Si algo nos enseña la caída de estos gigantes es que el flujo de caja es el rey. Siempre lo ha sido. No puedes subsidiar el crecimiento con dinero de otros para siempre. Eventualmente, tus clientes tienen que pagar por el valor que entregas, y ese pago tiene que cubrir tus costos.

Parece obvio. Pero en el mundo del capital de riesgo, lo obvio a veces se ignora por décadas.

La resiliencia ahora se mide en "EBITDA positivo". Es una palabra aburrida, vieja, de contador de los años 80. Pero es lo que mantiene a las empresas vivas. Las startups que sobrevivirán a este ciclo no son las que tienen los mejores videos de marketing en TikTok, sino las que tienen una disciplina financiera casi obsesiva.

Pasos a seguir para fundadores y empleados

Si estás dentro de una empresa que muestra signos de debilidad o si estás pensando en lanzar algo nuevo, la estrategia tiene que cambiar radicalmente. Olvida el manual de 2021. Está obsoleto.

  1. Prioriza la unidad económica: Antes de escalar, asegúrate de que cada unidad vendida sea rentable. Si pierdes dinero en cada venta, vender más solo te matará más rápido.
  2. Extiende el "runway": Si tienes dinero en el banco, haz que dure. Corta lo innecesario. Los viajes de lujo y las oficinas con kombucha de barril pueden esperar. Sobrevivir es la nueva victoria.
  3. Transparencia radical con el equipo: Si eres líder, no ocultes la situación. El talento inteligente se da cuenta de cuándo el barco hace agua. Es mejor ser honesto sobre los retos que enfrentar una renuncia masiva cuando la noticia de los problemas se filtre.
  4. Cuidado con las valoraciones infladas: Si vas a recaudar fondos, no busques la valoración más alta posible. Busca la más justa. Una valoración demasiado alta hoy es una soga al cuello mañana si no logras crecer lo suficiente para justificarla en la siguiente ronda.

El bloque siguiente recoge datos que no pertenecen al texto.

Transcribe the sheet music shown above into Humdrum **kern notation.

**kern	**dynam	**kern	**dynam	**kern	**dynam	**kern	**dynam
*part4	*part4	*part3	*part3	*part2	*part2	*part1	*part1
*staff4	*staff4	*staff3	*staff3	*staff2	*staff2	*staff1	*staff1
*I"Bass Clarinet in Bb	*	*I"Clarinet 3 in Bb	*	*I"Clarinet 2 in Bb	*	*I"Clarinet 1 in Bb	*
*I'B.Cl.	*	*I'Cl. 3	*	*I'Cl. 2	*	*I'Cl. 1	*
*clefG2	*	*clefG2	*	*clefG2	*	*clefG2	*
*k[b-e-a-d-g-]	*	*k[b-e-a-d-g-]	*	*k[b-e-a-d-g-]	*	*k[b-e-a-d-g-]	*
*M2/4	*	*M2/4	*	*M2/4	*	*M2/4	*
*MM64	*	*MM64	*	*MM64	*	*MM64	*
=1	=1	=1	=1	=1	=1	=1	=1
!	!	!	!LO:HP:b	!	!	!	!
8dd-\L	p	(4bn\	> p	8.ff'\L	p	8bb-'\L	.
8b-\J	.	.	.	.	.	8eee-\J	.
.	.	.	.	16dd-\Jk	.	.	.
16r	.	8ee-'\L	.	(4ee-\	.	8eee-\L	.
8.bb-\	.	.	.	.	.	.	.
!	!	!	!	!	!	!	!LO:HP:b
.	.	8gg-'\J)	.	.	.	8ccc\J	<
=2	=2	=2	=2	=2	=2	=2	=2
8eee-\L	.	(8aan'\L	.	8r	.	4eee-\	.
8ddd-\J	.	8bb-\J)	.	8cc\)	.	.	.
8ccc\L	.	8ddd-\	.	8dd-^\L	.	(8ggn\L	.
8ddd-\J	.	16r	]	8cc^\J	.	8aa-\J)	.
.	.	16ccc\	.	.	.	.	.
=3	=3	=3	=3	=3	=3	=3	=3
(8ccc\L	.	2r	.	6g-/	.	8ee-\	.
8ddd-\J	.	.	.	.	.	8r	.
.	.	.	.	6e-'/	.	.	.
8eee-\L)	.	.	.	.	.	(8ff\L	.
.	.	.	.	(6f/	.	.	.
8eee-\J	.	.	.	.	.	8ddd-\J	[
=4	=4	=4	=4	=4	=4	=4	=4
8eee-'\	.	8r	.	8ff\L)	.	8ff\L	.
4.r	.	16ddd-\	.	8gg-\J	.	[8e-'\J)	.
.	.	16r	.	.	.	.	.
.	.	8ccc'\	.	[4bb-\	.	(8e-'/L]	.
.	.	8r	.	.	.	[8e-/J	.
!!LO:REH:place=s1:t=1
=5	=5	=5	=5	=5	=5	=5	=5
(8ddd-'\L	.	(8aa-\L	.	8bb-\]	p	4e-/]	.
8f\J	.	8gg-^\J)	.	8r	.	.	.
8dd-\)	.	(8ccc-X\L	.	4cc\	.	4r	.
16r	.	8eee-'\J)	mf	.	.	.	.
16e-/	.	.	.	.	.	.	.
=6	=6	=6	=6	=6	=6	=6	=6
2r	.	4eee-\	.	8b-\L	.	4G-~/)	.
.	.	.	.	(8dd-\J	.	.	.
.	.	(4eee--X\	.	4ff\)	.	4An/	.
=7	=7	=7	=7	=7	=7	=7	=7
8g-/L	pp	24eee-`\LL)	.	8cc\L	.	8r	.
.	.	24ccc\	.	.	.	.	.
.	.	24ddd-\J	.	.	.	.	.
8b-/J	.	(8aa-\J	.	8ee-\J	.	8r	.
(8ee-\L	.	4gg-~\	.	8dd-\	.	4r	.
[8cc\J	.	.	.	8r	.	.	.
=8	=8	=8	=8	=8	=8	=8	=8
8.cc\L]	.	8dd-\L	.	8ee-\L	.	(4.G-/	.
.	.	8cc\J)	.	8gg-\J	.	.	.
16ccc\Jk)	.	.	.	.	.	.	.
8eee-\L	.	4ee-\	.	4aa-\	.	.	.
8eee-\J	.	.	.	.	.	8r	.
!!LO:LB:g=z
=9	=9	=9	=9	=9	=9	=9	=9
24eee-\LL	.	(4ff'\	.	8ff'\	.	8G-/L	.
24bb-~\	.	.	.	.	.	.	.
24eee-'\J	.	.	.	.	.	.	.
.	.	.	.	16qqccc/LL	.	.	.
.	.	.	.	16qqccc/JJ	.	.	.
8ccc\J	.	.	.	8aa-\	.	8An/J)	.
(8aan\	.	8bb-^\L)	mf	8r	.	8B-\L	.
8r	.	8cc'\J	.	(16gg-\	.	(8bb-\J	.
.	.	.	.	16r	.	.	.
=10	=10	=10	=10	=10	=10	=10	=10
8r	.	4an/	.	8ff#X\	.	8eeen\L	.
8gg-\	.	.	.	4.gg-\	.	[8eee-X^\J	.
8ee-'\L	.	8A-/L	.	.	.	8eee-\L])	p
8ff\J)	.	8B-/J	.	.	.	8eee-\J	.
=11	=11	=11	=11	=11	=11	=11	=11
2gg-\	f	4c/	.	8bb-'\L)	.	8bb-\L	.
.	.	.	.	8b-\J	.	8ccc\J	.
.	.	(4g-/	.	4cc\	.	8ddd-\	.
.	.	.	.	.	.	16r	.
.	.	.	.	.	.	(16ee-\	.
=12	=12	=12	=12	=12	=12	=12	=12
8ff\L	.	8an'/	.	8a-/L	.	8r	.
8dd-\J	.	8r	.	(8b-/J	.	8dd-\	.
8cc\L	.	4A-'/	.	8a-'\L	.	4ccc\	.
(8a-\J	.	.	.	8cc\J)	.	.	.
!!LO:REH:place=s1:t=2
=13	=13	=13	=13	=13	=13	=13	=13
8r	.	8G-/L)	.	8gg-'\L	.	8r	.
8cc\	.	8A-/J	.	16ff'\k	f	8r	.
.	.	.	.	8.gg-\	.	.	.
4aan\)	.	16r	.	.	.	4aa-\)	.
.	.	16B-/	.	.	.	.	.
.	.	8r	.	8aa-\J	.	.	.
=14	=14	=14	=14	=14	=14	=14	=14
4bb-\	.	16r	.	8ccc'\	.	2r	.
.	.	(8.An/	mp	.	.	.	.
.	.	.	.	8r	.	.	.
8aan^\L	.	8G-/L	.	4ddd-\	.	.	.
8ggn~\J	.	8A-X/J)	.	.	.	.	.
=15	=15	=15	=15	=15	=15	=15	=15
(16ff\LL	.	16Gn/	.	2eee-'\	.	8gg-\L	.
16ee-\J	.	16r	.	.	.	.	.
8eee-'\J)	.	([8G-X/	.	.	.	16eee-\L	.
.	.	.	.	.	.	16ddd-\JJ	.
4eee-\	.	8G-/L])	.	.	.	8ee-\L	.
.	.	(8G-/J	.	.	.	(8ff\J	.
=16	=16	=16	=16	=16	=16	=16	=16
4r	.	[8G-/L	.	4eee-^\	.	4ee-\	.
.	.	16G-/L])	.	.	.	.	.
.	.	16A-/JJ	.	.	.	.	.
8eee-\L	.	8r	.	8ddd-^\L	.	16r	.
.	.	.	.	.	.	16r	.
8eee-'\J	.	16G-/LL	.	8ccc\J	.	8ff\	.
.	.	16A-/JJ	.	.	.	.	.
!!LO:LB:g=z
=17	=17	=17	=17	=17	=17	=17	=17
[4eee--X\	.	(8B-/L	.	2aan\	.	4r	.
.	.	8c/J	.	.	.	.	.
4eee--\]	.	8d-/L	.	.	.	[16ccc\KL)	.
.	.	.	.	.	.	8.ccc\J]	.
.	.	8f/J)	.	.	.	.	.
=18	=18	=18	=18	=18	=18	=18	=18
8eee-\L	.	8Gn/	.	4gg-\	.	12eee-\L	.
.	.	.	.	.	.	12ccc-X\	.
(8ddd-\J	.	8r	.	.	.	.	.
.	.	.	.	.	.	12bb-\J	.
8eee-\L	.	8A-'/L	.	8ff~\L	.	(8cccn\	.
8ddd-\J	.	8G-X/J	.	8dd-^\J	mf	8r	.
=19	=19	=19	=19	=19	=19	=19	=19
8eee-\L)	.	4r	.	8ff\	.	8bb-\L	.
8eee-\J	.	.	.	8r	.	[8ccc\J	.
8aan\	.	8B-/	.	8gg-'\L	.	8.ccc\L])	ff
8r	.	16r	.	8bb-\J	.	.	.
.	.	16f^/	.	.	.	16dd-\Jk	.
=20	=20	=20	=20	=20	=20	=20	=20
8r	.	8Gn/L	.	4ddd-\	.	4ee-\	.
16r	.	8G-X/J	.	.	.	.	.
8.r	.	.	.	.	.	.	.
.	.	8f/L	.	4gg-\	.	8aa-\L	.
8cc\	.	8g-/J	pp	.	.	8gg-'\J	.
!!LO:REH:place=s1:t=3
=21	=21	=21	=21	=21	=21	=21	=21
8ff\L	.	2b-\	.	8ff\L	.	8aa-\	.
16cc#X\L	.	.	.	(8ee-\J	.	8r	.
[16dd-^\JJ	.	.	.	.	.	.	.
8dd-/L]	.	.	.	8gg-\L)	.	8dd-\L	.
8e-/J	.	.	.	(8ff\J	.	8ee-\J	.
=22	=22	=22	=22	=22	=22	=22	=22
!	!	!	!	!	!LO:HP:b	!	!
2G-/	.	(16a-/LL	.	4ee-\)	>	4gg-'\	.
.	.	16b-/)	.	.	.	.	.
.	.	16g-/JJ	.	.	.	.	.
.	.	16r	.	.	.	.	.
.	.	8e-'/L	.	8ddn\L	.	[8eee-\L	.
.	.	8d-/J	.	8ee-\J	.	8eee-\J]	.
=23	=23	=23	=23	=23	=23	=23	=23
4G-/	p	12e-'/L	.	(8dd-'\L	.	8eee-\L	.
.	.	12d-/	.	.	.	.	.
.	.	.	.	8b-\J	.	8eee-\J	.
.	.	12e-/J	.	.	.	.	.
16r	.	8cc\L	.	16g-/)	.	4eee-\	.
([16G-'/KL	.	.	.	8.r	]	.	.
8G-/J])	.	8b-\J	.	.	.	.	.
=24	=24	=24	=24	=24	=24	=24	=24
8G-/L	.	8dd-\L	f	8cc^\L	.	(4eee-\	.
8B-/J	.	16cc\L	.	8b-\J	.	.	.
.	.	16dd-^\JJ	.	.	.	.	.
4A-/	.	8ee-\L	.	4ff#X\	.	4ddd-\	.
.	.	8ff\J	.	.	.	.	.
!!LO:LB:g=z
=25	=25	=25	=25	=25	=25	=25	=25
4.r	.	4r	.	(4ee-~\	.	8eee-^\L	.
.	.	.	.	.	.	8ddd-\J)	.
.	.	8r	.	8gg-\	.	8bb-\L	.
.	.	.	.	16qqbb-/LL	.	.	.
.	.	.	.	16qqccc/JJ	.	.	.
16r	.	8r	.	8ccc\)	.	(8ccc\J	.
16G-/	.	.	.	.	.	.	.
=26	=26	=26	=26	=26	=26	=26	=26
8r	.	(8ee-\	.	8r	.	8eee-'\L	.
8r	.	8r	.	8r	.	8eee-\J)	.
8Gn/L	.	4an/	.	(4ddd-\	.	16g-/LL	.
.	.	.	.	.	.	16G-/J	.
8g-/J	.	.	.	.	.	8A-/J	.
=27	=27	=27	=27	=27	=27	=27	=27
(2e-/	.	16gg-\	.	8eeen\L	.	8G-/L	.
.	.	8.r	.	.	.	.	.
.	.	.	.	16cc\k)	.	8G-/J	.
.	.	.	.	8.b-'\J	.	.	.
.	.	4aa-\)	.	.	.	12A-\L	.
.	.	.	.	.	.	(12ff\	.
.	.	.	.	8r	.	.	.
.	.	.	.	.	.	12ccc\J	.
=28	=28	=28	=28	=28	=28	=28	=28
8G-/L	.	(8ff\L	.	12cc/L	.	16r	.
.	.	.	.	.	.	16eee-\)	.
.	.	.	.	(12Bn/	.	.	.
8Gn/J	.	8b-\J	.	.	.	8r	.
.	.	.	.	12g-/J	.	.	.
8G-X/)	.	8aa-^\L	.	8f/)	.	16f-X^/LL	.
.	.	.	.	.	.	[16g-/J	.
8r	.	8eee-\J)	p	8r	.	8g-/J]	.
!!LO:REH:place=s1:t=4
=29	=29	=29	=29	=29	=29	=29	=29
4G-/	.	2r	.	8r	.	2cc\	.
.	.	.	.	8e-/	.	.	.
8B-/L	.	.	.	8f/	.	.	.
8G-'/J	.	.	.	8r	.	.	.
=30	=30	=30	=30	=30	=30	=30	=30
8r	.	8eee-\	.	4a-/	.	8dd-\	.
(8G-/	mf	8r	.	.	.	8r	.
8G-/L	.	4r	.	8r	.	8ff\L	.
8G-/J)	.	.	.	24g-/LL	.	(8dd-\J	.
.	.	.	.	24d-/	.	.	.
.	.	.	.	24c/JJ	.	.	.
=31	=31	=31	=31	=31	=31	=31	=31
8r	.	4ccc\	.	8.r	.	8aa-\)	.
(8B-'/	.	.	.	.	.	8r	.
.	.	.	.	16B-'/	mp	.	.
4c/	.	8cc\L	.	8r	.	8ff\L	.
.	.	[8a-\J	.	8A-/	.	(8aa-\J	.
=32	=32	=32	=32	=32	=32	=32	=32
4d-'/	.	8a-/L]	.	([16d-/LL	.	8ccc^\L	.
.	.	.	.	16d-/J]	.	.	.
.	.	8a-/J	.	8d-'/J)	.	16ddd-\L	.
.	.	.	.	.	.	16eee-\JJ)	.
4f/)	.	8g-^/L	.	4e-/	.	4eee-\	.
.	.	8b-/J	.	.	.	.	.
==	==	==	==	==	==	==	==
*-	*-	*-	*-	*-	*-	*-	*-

La era de los unicornios fáciles se terminó. Y quizá eso sea bueno. Al final del día, una economía sana necesita empresas de verdad, no mitos que desaparecen al primer rayo de sol. La purga actual es dolorosa, pero necesaria para limpiar el sistema de excesos y permitir que surja una nueva generación de empresas más sólidas, realistas y, sobre todo, rentables.